Though “Hard Beast” has already been discussed in The Sound Hound’s review of the track when it was first released, it is important to reiterate certain details in the context of the entire album.  On a record that emphasizes similar acoustic strum patterns from track to track, “Hard Beast” strays from the trend, lending a more riff-heavy chart-topper.

“Bobsled,” the record’s penultimate track is easily the most interesting and fleshed-out of Singer’s compositions.  However, this was not always the case.  The initial release, previously available on his Facebook page and website, was a much more stripped down version featuring nothing more than one acoustic guitar track underneath vocals.  In addition to the compelling music, Singer balances irony and comedy with a mournful tone in the lyrics, turning this into an even more interesting track that should certainly not be overlooked.

Many albums save the worst track for last in a desperate attempt to extend the album and include all compositions without drawing too much attention to weaker efforts.  However, Singer strives to close strongly with what he cites as his favorite on Here Comes Saturn.  “Odysseus,” from which the album title originates, portrays the musician almost as a traveling bard, the likes of Homer’s protagonist himself, moving from place to place, town to town, holding nothing but an acoustic guitar with which to prove his worth.  And Singer does exactly that.  He culminates his first record with a song that in a somewhat anti-nostalgic manner reflects on the inevitability of the passage of time and with it, our lives.  It is an extremely mature piece of poetry for such a young artist, a trend consistent throughout the entire record.

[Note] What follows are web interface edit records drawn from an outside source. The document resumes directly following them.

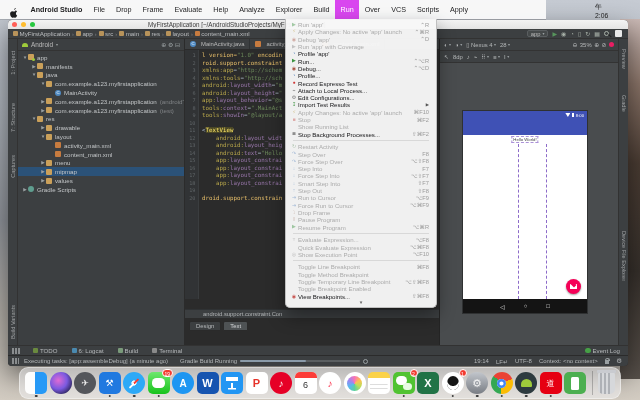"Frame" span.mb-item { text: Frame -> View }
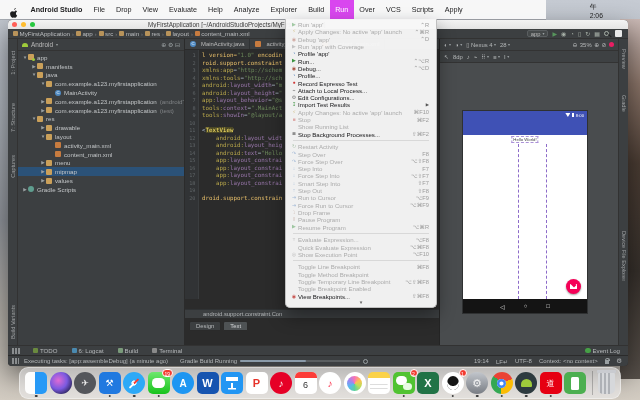"Run" .mb-item.active { background: #d946ef -> #0369a1 }
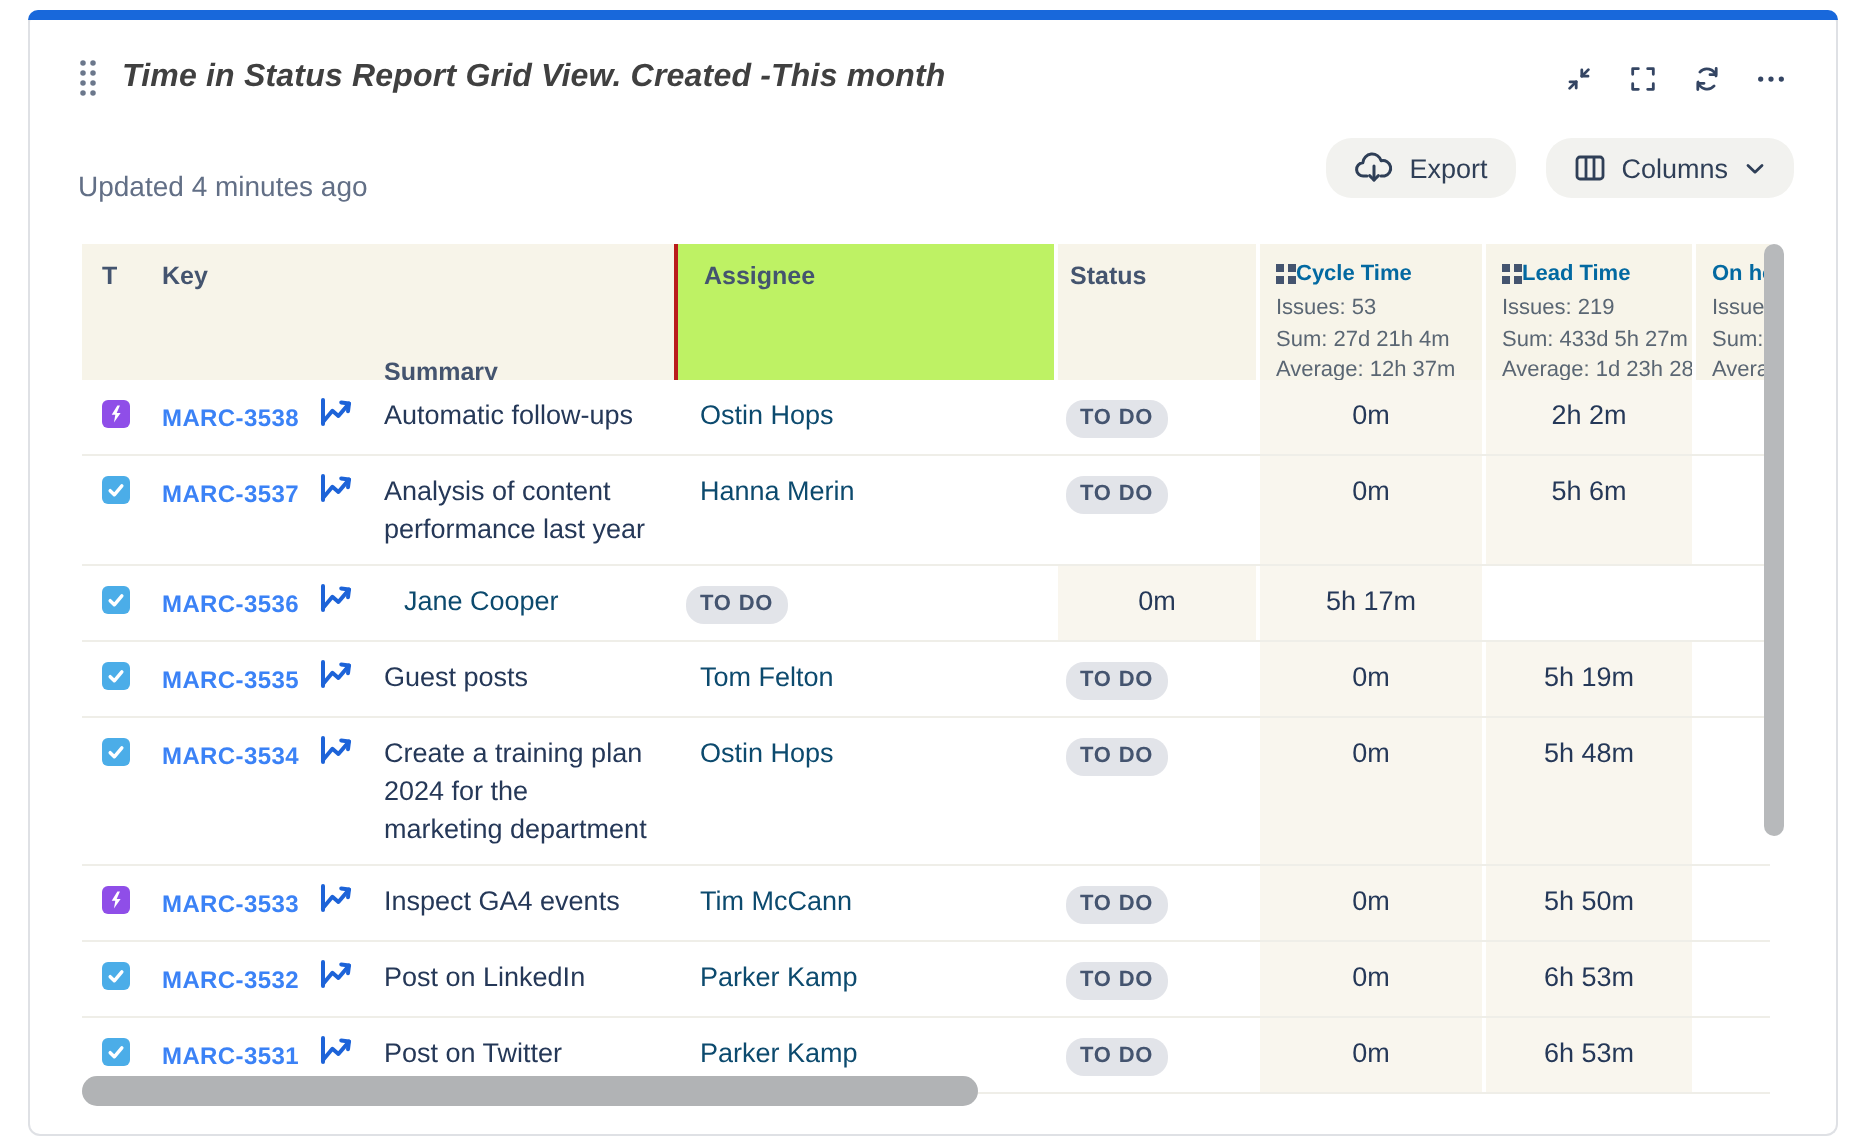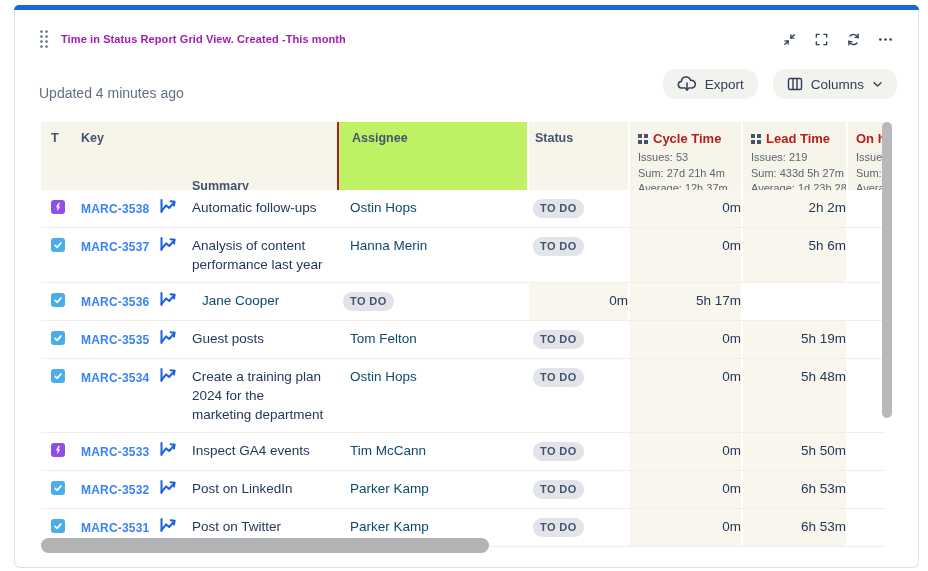"Time in Status Report Grid" .title { color: #a21caf -> #404040; font-size: 11px -> 16px; font-style: none -> italic }
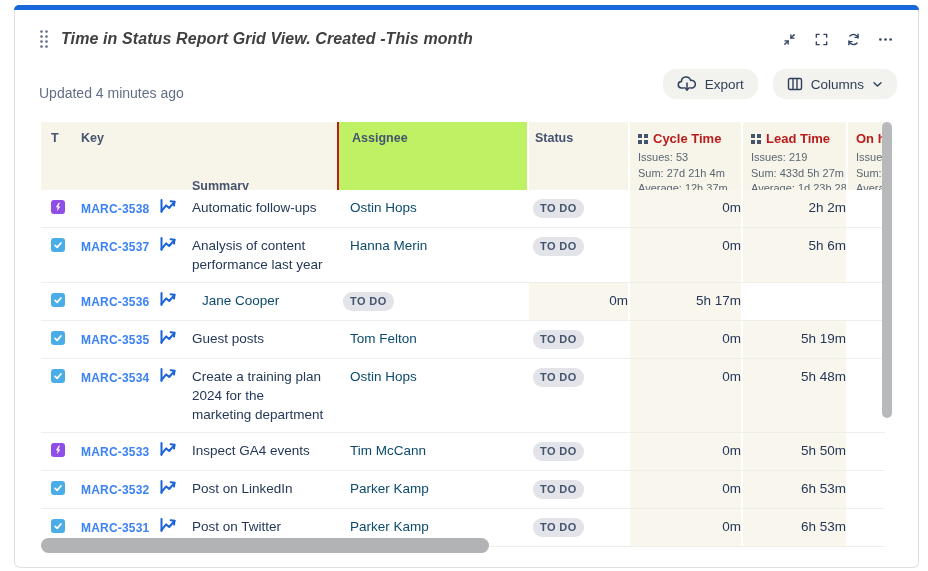"Cycle Time" .metric-label { color: #b91c1c -> #0369a1; font-size: 13px -> 11px; gap: 5px -> 0 }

Every minute Here Comes Saturn touches on many deep, deep concepts. The phrase “Here Comes Saturn” links to a mystical explanation for the deaths of so many musicians at the youthful age of 27 to something called “The Saturn Return.”  Thus, the album title is more than suiting, as the lyrical content covers many aspects of life and the fear of loss. Singer rather cerebrally writes from the heart, something that many artists of his genre can rather facetiously and ignorantly claim to do also. If you are searching for a raunchy album filled with fit-pumping, shallow anthems of glory, or one filled with loud, experimental beats, that pulls from every musical genre, Here Comes Saturn is not right for you.  However, if you are interested in closing your eyes, relaxing and being taken on a more spiritual journey, then Here Comes Saturn is a chilling and honest release from start to finish that deserves a spot in your record collection.